Was sie nicht erkannte, war, dass ich immer noch ein Mensch war, der fähig war, Entscheidungen zu treffen.
An diesem Nachmittag rief mein Sohn William aus Portland an. Margaret hatte ihm den Verkauf als gute Nachricht geschildert, aber er merkte sofort, dass etwas nicht stimmte.
„Es tut mir leid, Mama.“
„Sei noch nicht traurig. Das ist vielleicht noch nicht vorbei.“
Nach unserem Gespräch ging ich durch die Zimmer.
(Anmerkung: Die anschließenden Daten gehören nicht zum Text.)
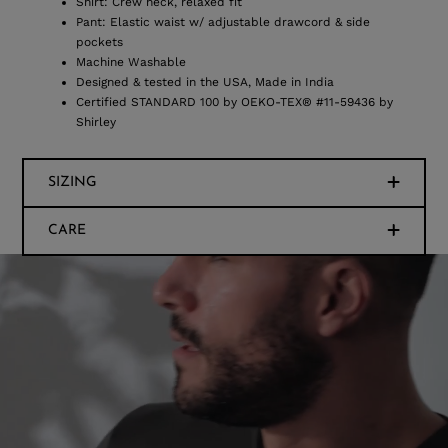
Shirt: Crew neck, relaxed fit
Pant: Elastic waist w/ adjustable drawcord & side
pockets
Machine Washable
Designed & tested in the USA, Made in India
Certified STANDARD 100 by OEKO-TEX® #11-59436 by
Shirley
SIZING
CARE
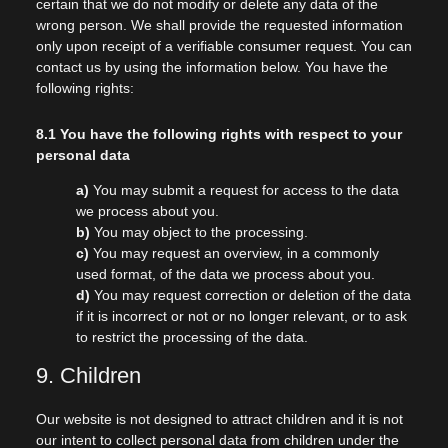
certain that we do not modify or delete any data of the
wrong person. We shall provide the requested information
only upon receipt of a verifiable consumer request. You can
contact us by using the information below. You have the
following rights:
8.1 You have the following rights with respect to your
personal data
You may submit a request for access to the data
we process about you.
You may object to the processing.
You may request an overview, in a commonly
used format, of the data we process about you.
You may request correction or deletion of the data
if it is incorrect or not or no longer relevant, or to ask
to restrict the processing of the data.
9. Children
Our website is not designed to attract children and it is not
our intent to collect personal data from children under the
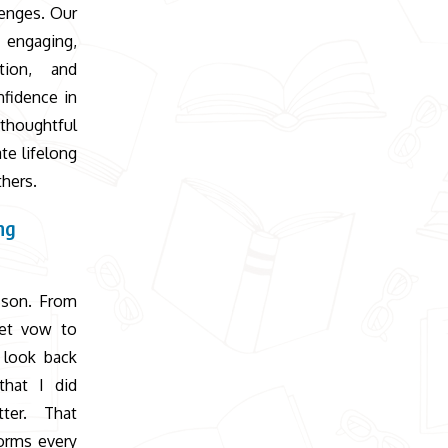
lenges. Our
d engaging,
tion, and
fidence in
 thoughtful
te lifelong
thers.
ng
 son. From
et vow to
 look back
that I did
ter. That
orms every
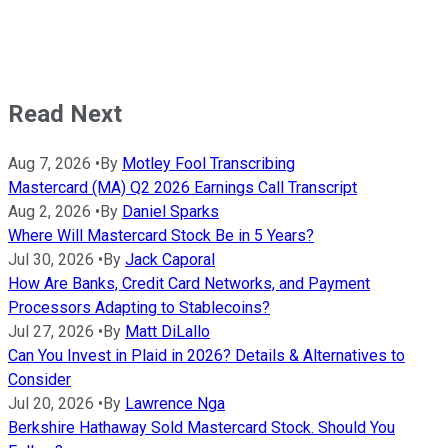
Read Next
Aug 7, 2026
•
By
Motley Fool Transcribing
Mastercard (MA) Q2 2026 Earnings Call Transcript
Aug 2, 2026
•
By
Daniel Sparks
Where Will Mastercard Stock Be in 5 Years?
Jul 30, 2026
•
By
Jack Caporal
How Are Banks, Credit Card Networks, and Payment
Processors Adapting to Stablecoins?
Jul 27, 2026
•
By
Matt DiLallo
Can You Invest in Plaid in 2026? Details & Alternatives to
Consider
Jul 20, 2026
•
By
Lawrence Nga
Berkshire Hathaway Sold Mastercard Stock. Should You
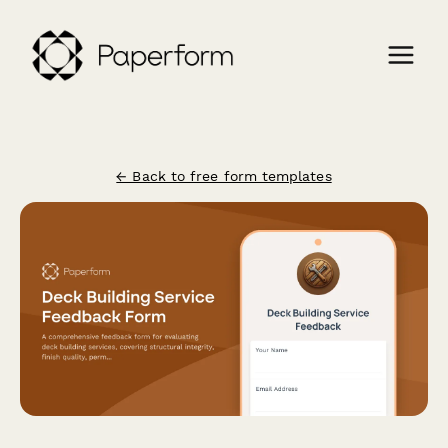
← Back to free form templates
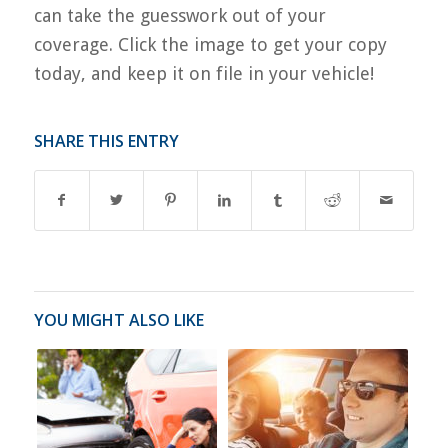
can take the guesswork out of your
coverage. Click the image to get your copy
today, and keep it on file in your vehicle!
SHARE THIS ENTRY
YOU MIGHT ALSO LIKE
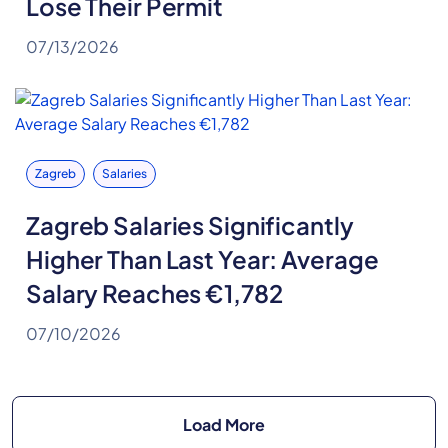
Lose Their Permit
07/13/2026
Zagreb
Salaries
Zagreb Salaries Significantly
Higher Than Last Year: Average
Salary Reaches €1,782
07/10/2026
Load More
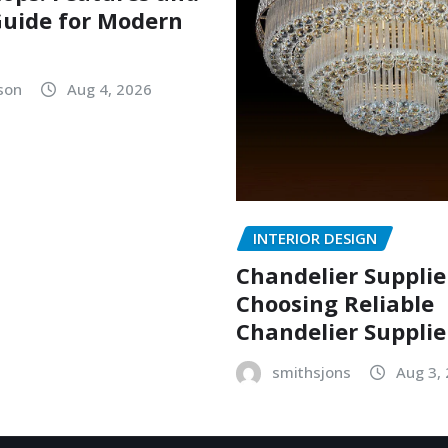
uide for Modern
lson
Aug 4, 2026
INTERIOR DESIGN
Chandelier Supplie
Choosing Reliable
Chandelier Supplie
smithsjons
Aug 3,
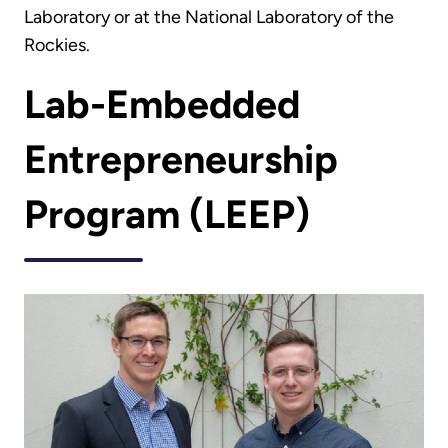
Laboratory or at the National Laboratory of the
Rockies.
Lab-Embedded
Entrepreneurship
Program (LEEP)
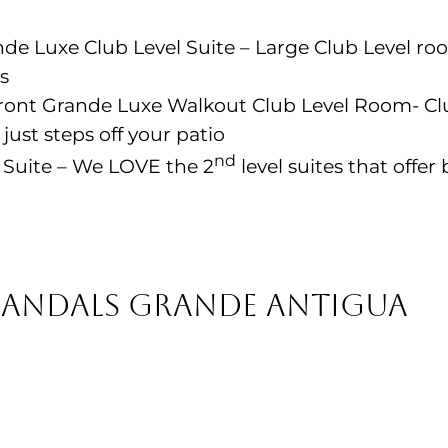
e Luxe Club Level Suite – Large Club Level ro
s
nt Grande Luxe Walkout Club Level Room- Clu
st steps off your patio
nd
Suite – We LOVE the 2
level suites that offe
Sandals Grande Antigua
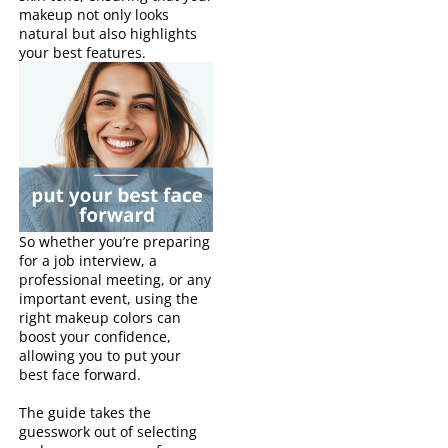
makeup not only looks
natural but also highlights
your best features.
So whether you’re preparing
for a job interview, a
professional meeting, or any
important event, using the
right makeup colors can
boost your confidence,
allowing you to put your
best face forward.
The guide takes the
guesswork out of selecting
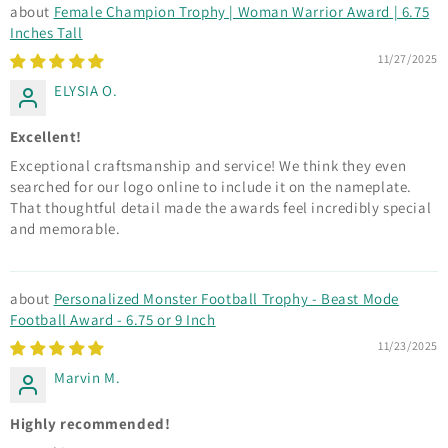
Female Champion Trophy | Woman Warrior Award | 6.75
Inches Tall
11/27/2025
ELYSIA O.
Excellent!
Exceptional craftsmanship and service! We think they even
searched for our logo online to include it on the nameplate.
That thoughtful detail made the awards feel incredibly special
and memorable.
Personalized Monster Football Trophy - Beast Mode
Football Award - 6.75 or 9 Inch
11/23/2025
Marvin M.
Highly recommended!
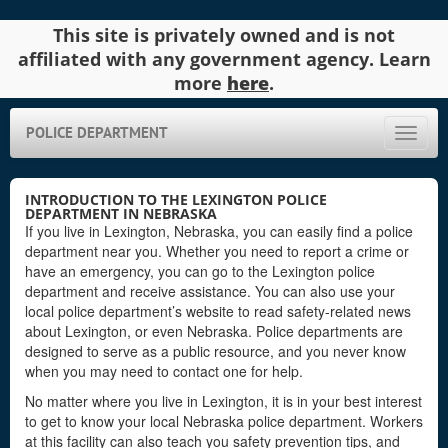
This site is privately owned and is not
affiliated with any government agency. Learn
more
here
.
POLICE DEPARTMENT
Toggle
naviga
INTRODUCTION TO THE LEXINGTON POLICE
DEPARTMENT IN NEBRASKA
If you live in Lexington, Nebraska, you can easily find a police
department near you. Whether you need to report a crime or
have an emergency, you can go to the Lexington police
department and receive assistance. You can also use your
local police department’s website to read safety-related news
about Lexington, or even Nebraska. Police departments are
designed to serve as a public resource, and you never know
when you may need to contact one for help.
No matter where you live in Lexington, it is in your best interest
to get to know your local Nebraska police department. Workers
at this facility can also teach you safety prevention tips, and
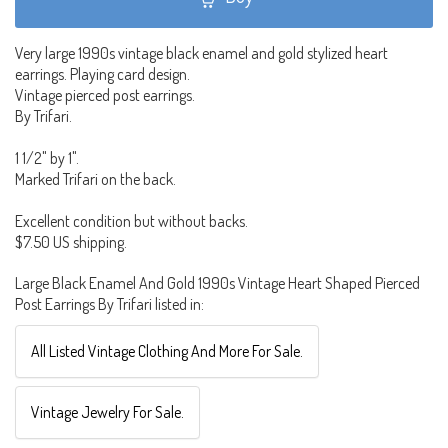
Very large 1990s vintage black enamel and gold stylized heart
earrings. Playing card design.
Vintage pierced post earrings.
By Trifari.
1 1/2" by 1".
Marked Trifari on the back.
Excellent condition but without backs.
$7.50 US shipping.
Large Black Enamel And Gold 1990s Vintage Heart Shaped Pierced
Post Earrings By Trifari listed in:
All Listed Vintage Clothing And More For Sale.
Vintage Jewelry For Sale.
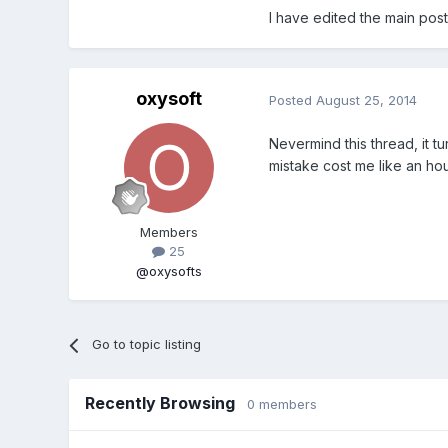
I have edited the main post
oxysoft
Posted
August 25, 2014
Nevermind this thread, it tu
mistake cost me like an ho
Members
25
@oxysofts
Go to topic listing
Recently Browsing
0 members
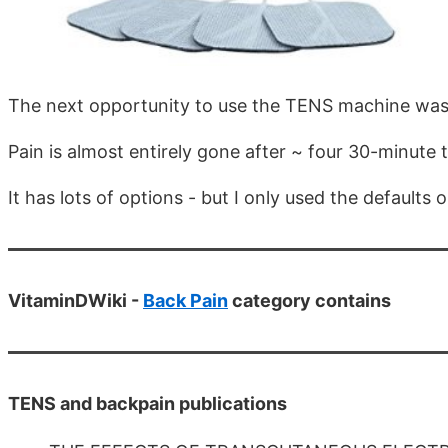
The next opportunity to use the TENS machine was
Pain is almost entirely gone after ~ four 30-minute 
It has lots of options - but I only used the defaults o
VitaminDWiki -
Back Pain
category contains
TENS and backpain publications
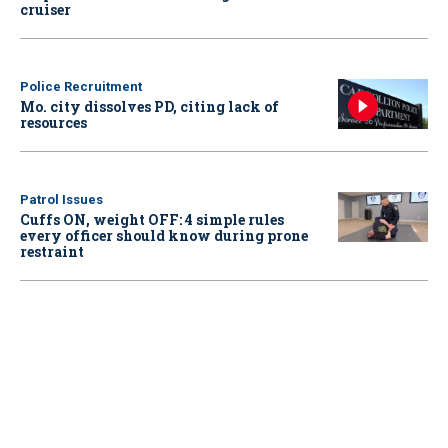
cruiser
Police Recruitment
Mo. city dissolves PD, citing lack of
resources
Patrol Issues
Cuffs ON, weight OFF: 4 simple rules
every officer should know during prone
restraint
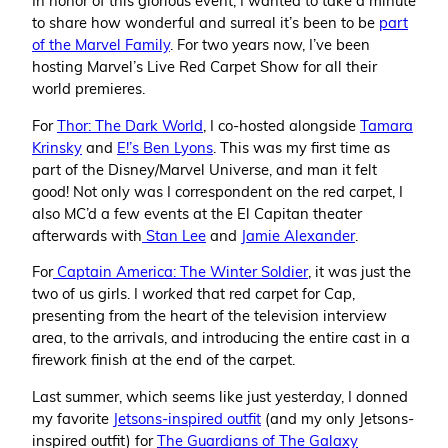
to share how wonderful and surreal it’s been to be
part
of the Marvel Family
. For two years now, I’ve been
hosting Marvel’s Live Red Carpet Show for all their
world premieres.
For
Thor: The Dark World
, I co-hosted alongside
Tamara
Krinsky
and
E!’s Ben Lyons
. This was my first time as
part of the Disney/Marvel Universe, and man it felt
good! Not only was I correspondent on the red carpet, I
also MC’d a few events at the El Capitan theater
afterwards with
Stan Lee
and
Jamie Alexander
.
For
Captain America: The Winter Soldier
, it was just the
two of us girls. I
worked
that red carpet for Cap,
presenting from the heart of the television interview
area, to the arrivals, and introducing the entire cast in a
firework finish at the end of the carpet.
Last summer, which seems like just yesterday, I donned
my favorite
Jetsons-inspired outfit
(and my only Jetsons-
inspired outfit) for
The Guardians of The Galaxy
Ich betrachtete Roberts altes Arbeitszimmer, das Regal, das er etwas schief gebaut hatte, und den Ahornbaum vor dem Fenster.
Dann fand ich die Vollmacht in einer feuerfesten Box unter meinem Bett.
Seine Sprache war klar.
Margaret hatte während meiner vorübergehenden Arbeitsunfähigkeit die Befugnis, bestimmte Bankkonten zu verwalten und laufende Ausgaben zu regeln. Der Verkauf von Immobilien war darin nicht erwähnt.
Ich rief Arthur Pemberton an, den Anwalt, der sich seit Jahren um die Rechtsangelegenheiten unserer Familie kümmerte.
Nachdem er das Dokument gelesen hatte, bestätigte er, dass Margaret ihre Befugnisse überschritten hatte. Der Kaufvertrag könnte möglicherweise für ungültig erklärt werden.
„Wenn ich das anfechte, könnte ich meine Beziehung zu meiner Tochter beschädigen“, sagte ich.
“Ja.”
„Wenn ich nichts unternehme, verliere ich in sechzig Tagen mein Haus.“
“Ja.”
Ich blickte zum Ahornbaum.
„Sechzig Tage sind nicht einfach nur sechzig Tage. Es sind einundvierzig Jahre, komprimiert auf eine Frist.“
Dann fragte ich Arthur, was wir tun müssten.